> **Exercise objective**: From the data below, copy every line from the one containing "#Axis Uniform (Regular)" through the one containing "Continua a Navigare", including both, and leave out the pictures.

> **Data for this exercise**:
==========

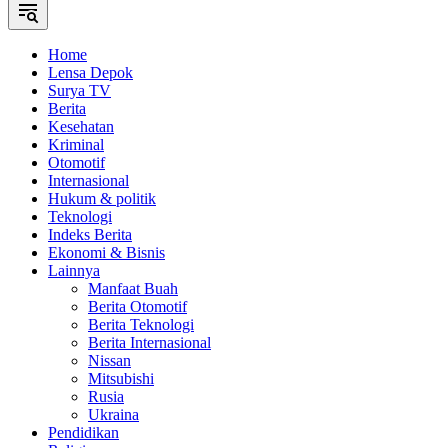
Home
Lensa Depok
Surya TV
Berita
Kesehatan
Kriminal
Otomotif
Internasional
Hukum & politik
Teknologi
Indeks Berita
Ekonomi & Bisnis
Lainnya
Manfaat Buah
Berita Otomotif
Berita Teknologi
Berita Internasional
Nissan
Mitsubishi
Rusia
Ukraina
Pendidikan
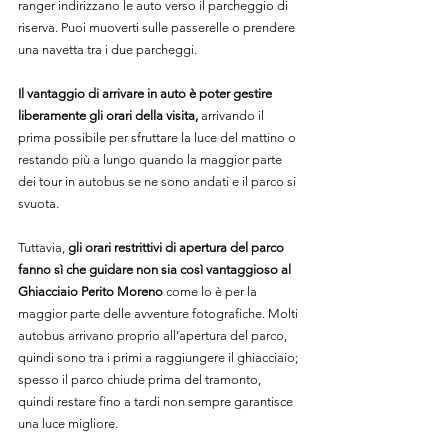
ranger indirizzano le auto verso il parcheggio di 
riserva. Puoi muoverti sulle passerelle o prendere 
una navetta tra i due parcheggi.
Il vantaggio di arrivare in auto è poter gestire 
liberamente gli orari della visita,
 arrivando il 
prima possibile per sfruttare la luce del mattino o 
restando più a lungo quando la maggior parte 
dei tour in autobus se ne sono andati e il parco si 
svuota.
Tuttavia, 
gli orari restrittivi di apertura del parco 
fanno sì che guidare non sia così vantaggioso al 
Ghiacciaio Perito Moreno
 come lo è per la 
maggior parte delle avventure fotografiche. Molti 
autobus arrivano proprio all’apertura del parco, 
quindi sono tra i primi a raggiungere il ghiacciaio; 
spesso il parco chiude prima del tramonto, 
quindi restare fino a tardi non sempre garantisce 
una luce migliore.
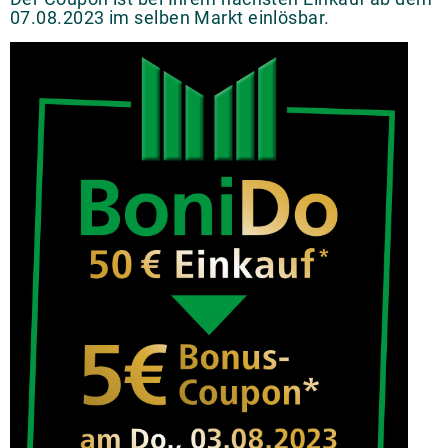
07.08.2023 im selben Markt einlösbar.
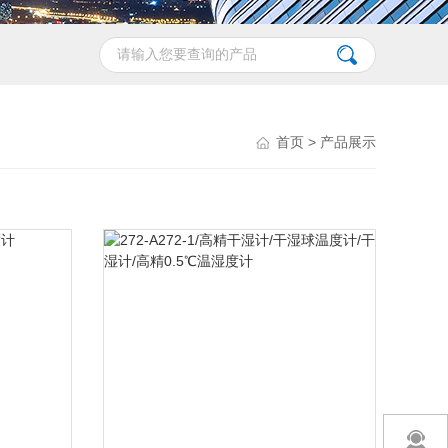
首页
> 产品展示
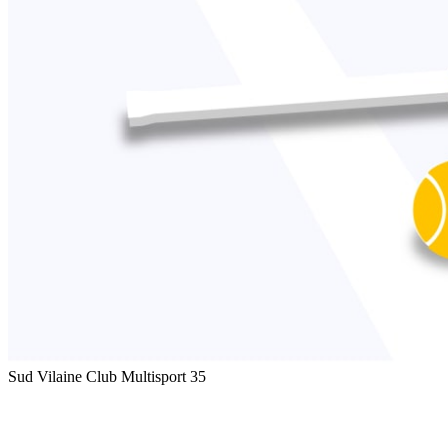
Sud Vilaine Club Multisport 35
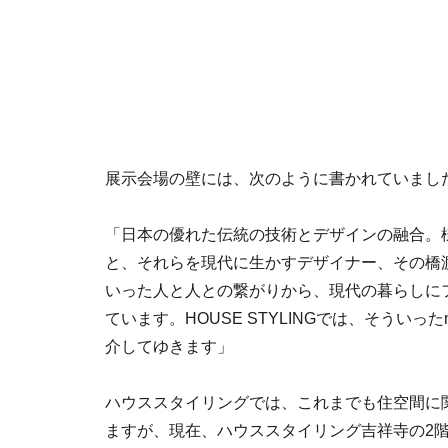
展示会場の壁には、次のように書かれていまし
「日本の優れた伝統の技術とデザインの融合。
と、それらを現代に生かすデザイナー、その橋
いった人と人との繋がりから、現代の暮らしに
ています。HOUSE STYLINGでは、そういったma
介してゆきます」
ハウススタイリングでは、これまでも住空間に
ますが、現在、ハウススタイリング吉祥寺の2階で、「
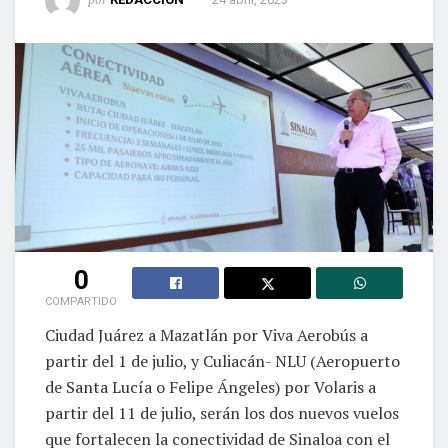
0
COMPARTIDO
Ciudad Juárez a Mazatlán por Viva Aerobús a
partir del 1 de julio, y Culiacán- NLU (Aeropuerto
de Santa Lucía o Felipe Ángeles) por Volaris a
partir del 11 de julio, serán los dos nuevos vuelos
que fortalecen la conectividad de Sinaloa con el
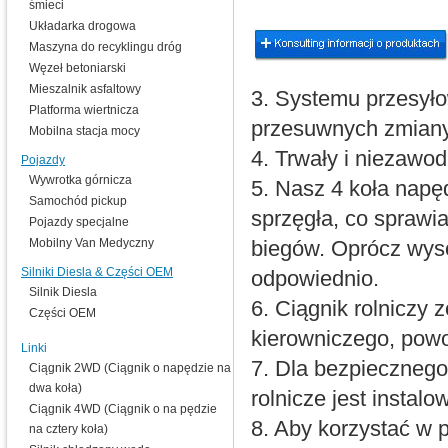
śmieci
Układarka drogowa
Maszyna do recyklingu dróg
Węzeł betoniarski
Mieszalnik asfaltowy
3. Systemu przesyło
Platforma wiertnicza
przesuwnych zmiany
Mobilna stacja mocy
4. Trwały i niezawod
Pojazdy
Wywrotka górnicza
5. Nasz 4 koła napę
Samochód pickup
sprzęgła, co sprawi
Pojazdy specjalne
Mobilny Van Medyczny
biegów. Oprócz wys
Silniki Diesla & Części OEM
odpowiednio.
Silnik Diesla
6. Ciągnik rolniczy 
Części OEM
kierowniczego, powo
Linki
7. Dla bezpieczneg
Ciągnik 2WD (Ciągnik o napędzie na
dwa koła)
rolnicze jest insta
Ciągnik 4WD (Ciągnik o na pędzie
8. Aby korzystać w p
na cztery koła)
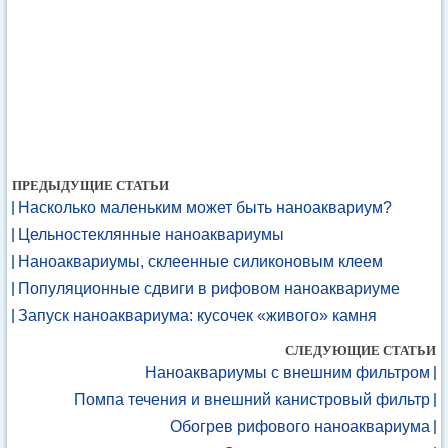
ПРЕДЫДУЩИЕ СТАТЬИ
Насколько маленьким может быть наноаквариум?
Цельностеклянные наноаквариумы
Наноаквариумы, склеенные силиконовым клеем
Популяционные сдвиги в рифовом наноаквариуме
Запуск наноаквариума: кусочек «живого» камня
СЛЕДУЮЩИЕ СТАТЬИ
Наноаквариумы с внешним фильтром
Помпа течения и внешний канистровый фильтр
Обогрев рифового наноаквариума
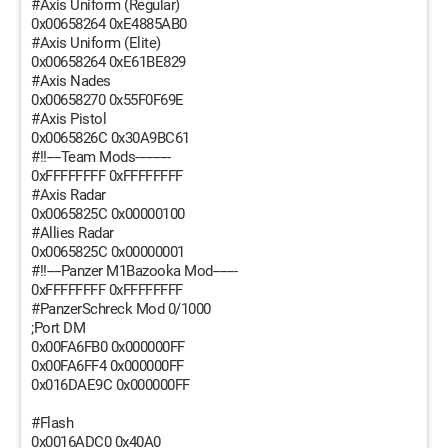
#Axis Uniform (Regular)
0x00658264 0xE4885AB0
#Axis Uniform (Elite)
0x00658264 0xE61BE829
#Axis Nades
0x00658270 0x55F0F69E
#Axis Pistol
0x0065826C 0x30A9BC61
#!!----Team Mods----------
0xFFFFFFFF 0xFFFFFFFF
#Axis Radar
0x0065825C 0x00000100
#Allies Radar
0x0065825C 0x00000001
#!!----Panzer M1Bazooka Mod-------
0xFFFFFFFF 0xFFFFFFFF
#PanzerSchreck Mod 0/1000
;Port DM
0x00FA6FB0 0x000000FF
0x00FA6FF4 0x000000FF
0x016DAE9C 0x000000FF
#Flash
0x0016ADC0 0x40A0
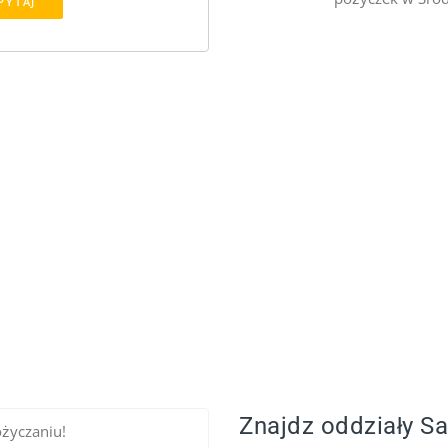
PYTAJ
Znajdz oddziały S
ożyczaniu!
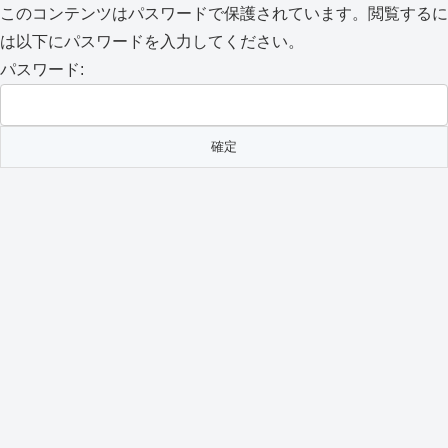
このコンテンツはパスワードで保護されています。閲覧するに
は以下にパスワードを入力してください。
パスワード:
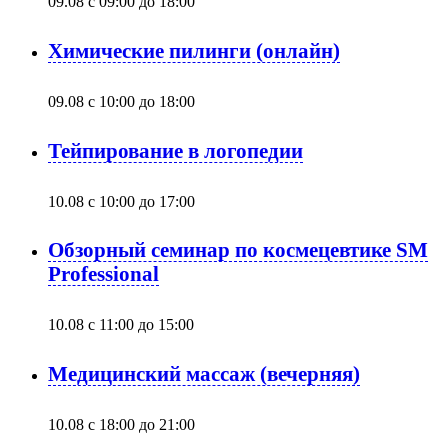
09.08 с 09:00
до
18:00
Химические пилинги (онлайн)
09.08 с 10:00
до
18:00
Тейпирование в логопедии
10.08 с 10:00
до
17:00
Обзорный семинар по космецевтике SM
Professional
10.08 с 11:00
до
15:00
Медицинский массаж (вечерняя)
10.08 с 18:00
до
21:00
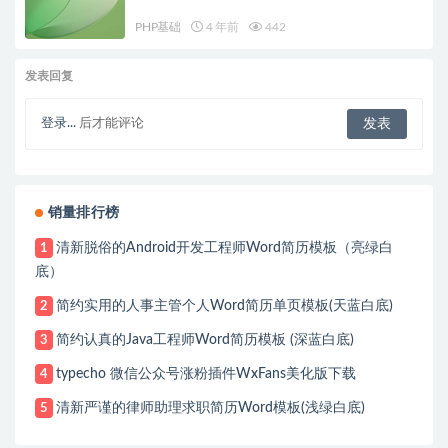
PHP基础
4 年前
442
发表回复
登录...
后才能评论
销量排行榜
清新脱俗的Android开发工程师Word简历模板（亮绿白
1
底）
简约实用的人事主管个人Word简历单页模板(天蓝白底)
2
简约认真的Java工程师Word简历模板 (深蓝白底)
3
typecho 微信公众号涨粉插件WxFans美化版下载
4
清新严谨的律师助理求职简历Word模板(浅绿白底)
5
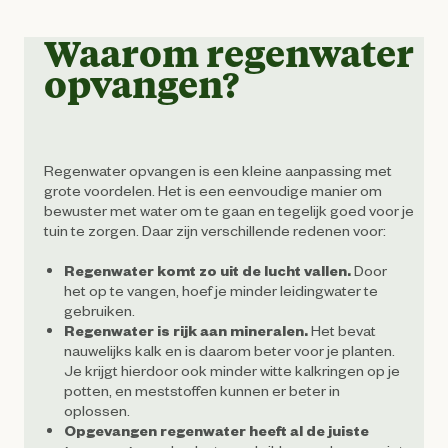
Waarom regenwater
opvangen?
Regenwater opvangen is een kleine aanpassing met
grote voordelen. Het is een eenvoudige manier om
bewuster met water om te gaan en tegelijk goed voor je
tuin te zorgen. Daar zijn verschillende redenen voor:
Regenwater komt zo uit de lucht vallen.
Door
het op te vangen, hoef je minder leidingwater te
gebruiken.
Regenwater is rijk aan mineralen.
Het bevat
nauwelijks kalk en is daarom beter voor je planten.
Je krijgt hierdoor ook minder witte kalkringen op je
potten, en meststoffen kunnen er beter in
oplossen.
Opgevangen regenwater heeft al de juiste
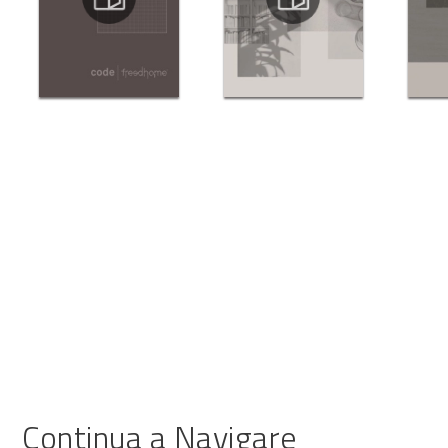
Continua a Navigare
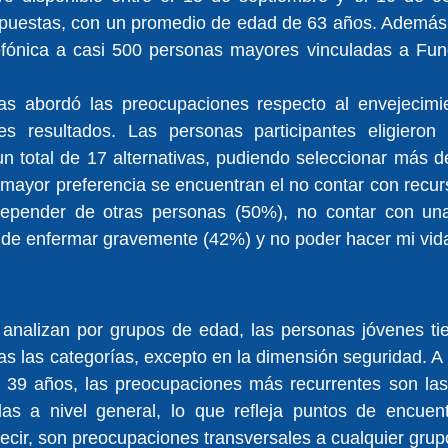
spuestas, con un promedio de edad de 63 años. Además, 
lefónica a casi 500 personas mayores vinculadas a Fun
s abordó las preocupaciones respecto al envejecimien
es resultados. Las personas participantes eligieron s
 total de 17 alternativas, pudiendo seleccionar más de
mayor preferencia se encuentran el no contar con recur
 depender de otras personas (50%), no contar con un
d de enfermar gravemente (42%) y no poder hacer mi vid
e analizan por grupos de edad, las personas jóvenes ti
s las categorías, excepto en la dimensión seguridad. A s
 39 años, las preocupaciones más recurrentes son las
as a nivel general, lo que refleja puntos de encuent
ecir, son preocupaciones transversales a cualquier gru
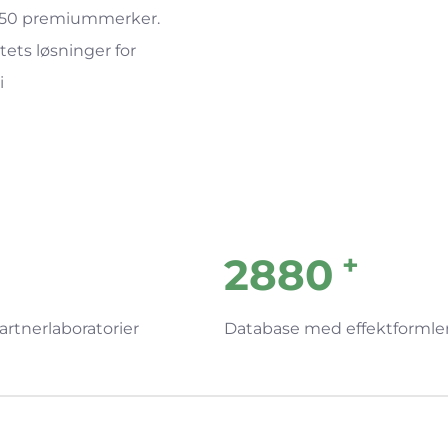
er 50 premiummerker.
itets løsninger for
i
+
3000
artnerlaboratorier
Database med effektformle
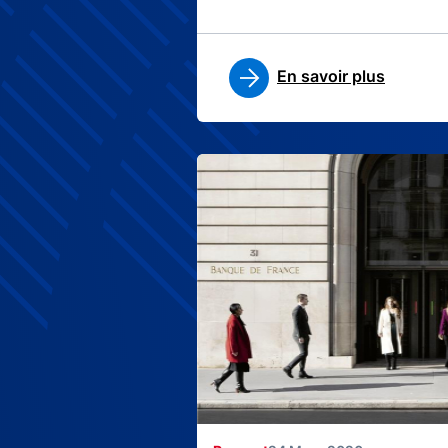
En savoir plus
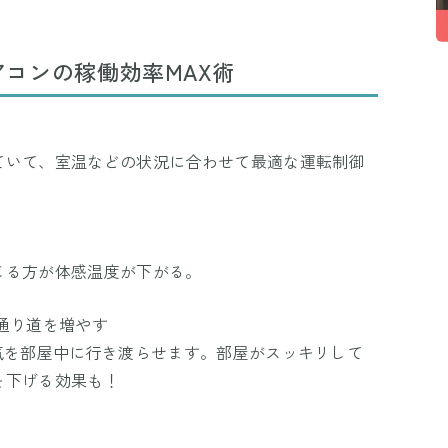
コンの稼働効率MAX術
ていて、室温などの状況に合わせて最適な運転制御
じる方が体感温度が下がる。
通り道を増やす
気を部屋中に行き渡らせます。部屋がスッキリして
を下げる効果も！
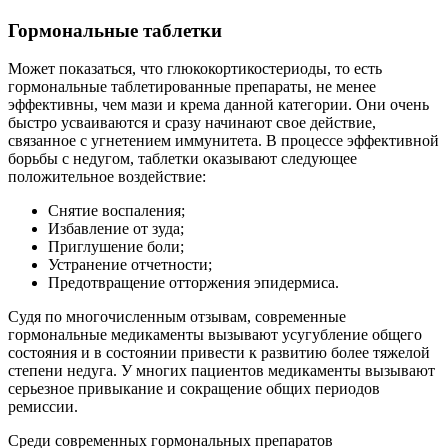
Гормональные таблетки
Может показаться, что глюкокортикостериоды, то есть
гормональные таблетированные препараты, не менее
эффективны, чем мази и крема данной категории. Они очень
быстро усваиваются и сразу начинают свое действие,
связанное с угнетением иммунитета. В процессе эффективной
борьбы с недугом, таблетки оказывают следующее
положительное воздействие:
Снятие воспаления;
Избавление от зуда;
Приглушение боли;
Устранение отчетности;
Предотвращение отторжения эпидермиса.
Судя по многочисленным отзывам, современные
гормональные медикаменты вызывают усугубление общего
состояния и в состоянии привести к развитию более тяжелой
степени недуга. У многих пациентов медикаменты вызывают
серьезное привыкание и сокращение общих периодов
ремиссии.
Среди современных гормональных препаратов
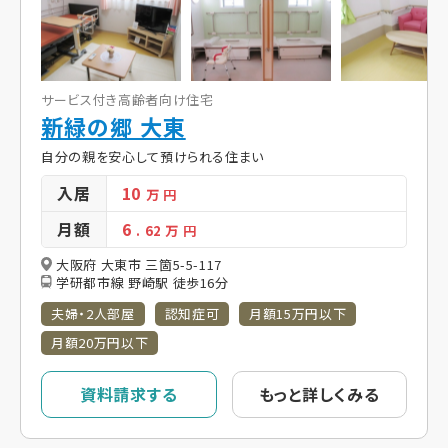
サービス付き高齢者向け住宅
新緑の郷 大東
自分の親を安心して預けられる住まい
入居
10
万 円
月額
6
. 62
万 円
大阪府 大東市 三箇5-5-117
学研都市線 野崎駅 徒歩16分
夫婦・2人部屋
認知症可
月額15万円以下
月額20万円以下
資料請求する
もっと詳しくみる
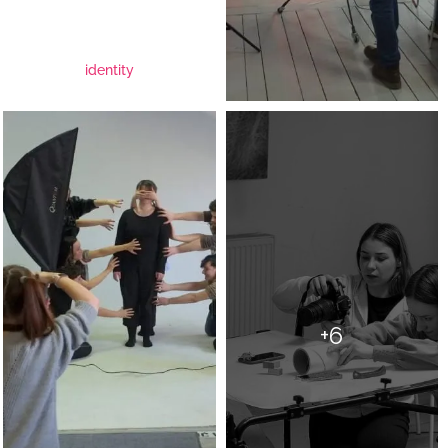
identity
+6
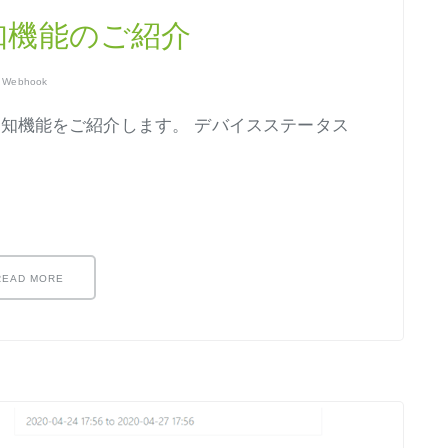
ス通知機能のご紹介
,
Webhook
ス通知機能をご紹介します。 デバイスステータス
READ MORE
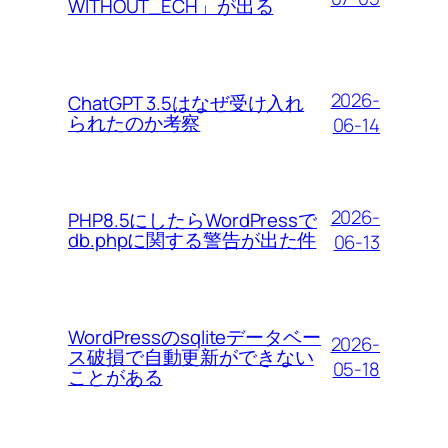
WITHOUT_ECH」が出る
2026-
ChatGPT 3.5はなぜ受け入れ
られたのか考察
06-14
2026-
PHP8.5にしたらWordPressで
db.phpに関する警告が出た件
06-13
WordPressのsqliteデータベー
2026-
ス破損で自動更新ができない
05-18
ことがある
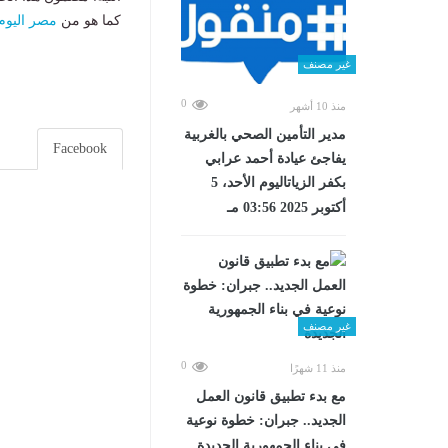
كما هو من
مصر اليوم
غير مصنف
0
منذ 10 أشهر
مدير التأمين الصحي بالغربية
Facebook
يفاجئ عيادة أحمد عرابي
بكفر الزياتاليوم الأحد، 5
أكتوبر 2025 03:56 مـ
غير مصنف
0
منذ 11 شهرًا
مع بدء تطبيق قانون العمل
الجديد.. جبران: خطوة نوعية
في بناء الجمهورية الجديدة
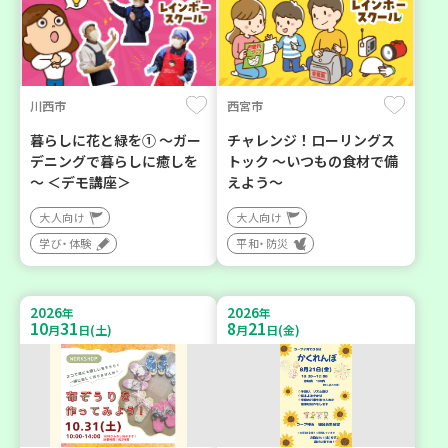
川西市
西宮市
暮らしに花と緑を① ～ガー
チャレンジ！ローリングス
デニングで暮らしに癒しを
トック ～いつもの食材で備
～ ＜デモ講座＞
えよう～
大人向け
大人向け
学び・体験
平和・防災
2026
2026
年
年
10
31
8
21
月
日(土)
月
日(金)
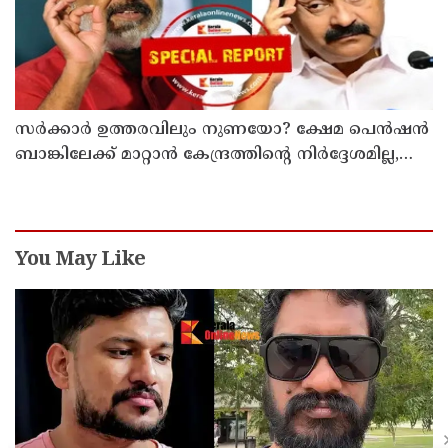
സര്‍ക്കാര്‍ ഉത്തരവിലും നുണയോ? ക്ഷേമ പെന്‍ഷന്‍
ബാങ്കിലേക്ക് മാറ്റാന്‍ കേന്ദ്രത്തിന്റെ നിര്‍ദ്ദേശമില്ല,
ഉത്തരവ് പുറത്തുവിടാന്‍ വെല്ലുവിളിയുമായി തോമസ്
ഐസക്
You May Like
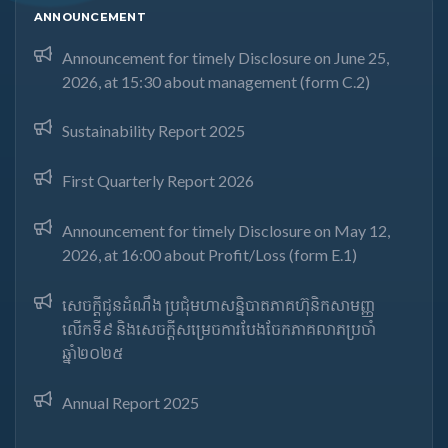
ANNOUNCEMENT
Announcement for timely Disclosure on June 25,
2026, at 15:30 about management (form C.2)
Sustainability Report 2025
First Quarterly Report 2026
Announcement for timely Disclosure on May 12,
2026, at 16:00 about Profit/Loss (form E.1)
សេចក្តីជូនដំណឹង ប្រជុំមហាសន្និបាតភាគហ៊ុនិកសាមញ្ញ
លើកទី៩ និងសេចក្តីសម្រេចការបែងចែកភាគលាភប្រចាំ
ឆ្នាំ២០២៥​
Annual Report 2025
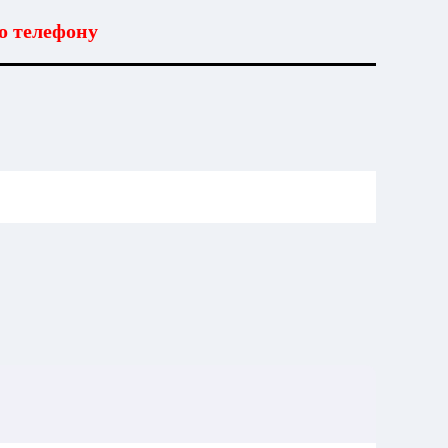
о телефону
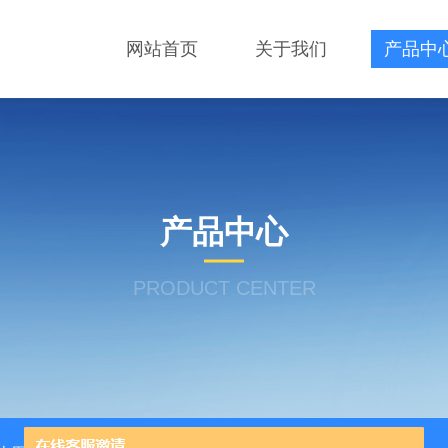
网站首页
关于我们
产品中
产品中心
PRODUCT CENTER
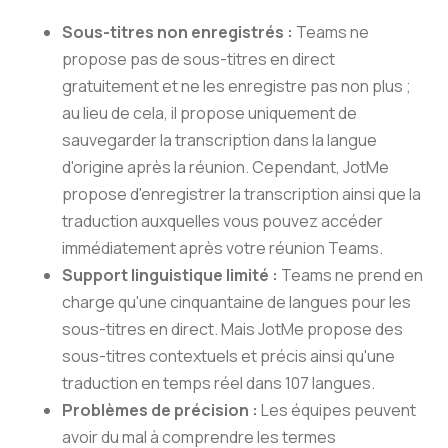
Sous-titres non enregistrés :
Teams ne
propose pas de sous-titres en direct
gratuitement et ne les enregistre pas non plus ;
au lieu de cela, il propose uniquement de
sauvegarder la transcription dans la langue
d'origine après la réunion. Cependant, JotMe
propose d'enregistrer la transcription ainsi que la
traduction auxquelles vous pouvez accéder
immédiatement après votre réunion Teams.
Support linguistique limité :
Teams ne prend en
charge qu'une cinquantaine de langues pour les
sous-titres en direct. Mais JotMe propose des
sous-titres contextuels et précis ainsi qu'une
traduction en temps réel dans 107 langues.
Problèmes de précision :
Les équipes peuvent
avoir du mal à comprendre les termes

==========

> **Solution below**:
#Axis Uniform (Regular)
0x00658264 0xE4885AB0
#Axis Uniform (Elite)
0x00658264 0xE61BE829
#Axis Nades
0x00658270 0x55F0F69E
#Axis Pistol
0x0065826C 0x30A9BC61
#!!----Team Mods----------
0xFFFFFFFF 0xFFFFFFFF
#Axis Radar
0x0065825C 0x00000100
#Allies Radar
0x0065825C 0x00000001
#!!----Panzer M1Bazooka Mod-------
0xFFFFFFFF 0xFFFFFFFF
#PanzerSchreck Mod 0/1000
;Port DM
0x00FA6FB0 0x000000FF
0x00FA6FF4 0x000000FF
0x016DAE9C 0x000000FF
#Flash
0x0016ADC0 0x40A0
PYTAJ
Znajdz oddziały S
ożyczaniu!
このコンテンツはパスワードで保護されています。閲覧するに
は以下にパスワードを入力してください。
パスワード:
09.08 с 09:00
до
18:00
Химические пилинги (онлайн)
09.08 с 10:00
до
18:00
Тейпирование в логопедии
10.08 с 10:00
до
17:00
Обзорный семинар по космецевтике SM
Professional
10.08 с 11:00
до
15:00
Медицинский массаж (вечерняя)
10.08 с 18:00
до
21:00
PHP基础
4 年前
442
发表回复
登录...
后才能评论
销量排行榜
清新脱俗的Android开发工程师Word简历模板（亮绿白
1
底）
简约实用的人事主管个人Word简历单页模板(天蓝白底)
2
简约认真的Java工程师Word简历模板 (深蓝白底)
3
typecho 微信公众号涨粉插件WxFans美化版下载
4
清新严谨的律师助理求职简历Word模板(浅绿白底)
5
Waarom regenwater
opvangen?
Regenwater opvangen is een kleine aanpassing met
grote voordelen. Het is een eenvoudige manier om
bewuster met water om te gaan en tegelijk goed voor je
tuin te zorgen. Daar zijn verschillende redenen voor:
Regenwater komt zo uit de lucht vallen.
Door
het op te vangen, hoef je minder leidingwater te
gebruiken.
Regenwater is rijk aan mineralen.
Het bevat
nauwelijks kalk en is daarom beter voor je planten.
Je krijgt hierdoor ook minder witte kalkringen op je
potten, en meststoffen kunnen er beter in
oplossen.
Opgevangen regenwater heeft al de juiste
Continua a Navigare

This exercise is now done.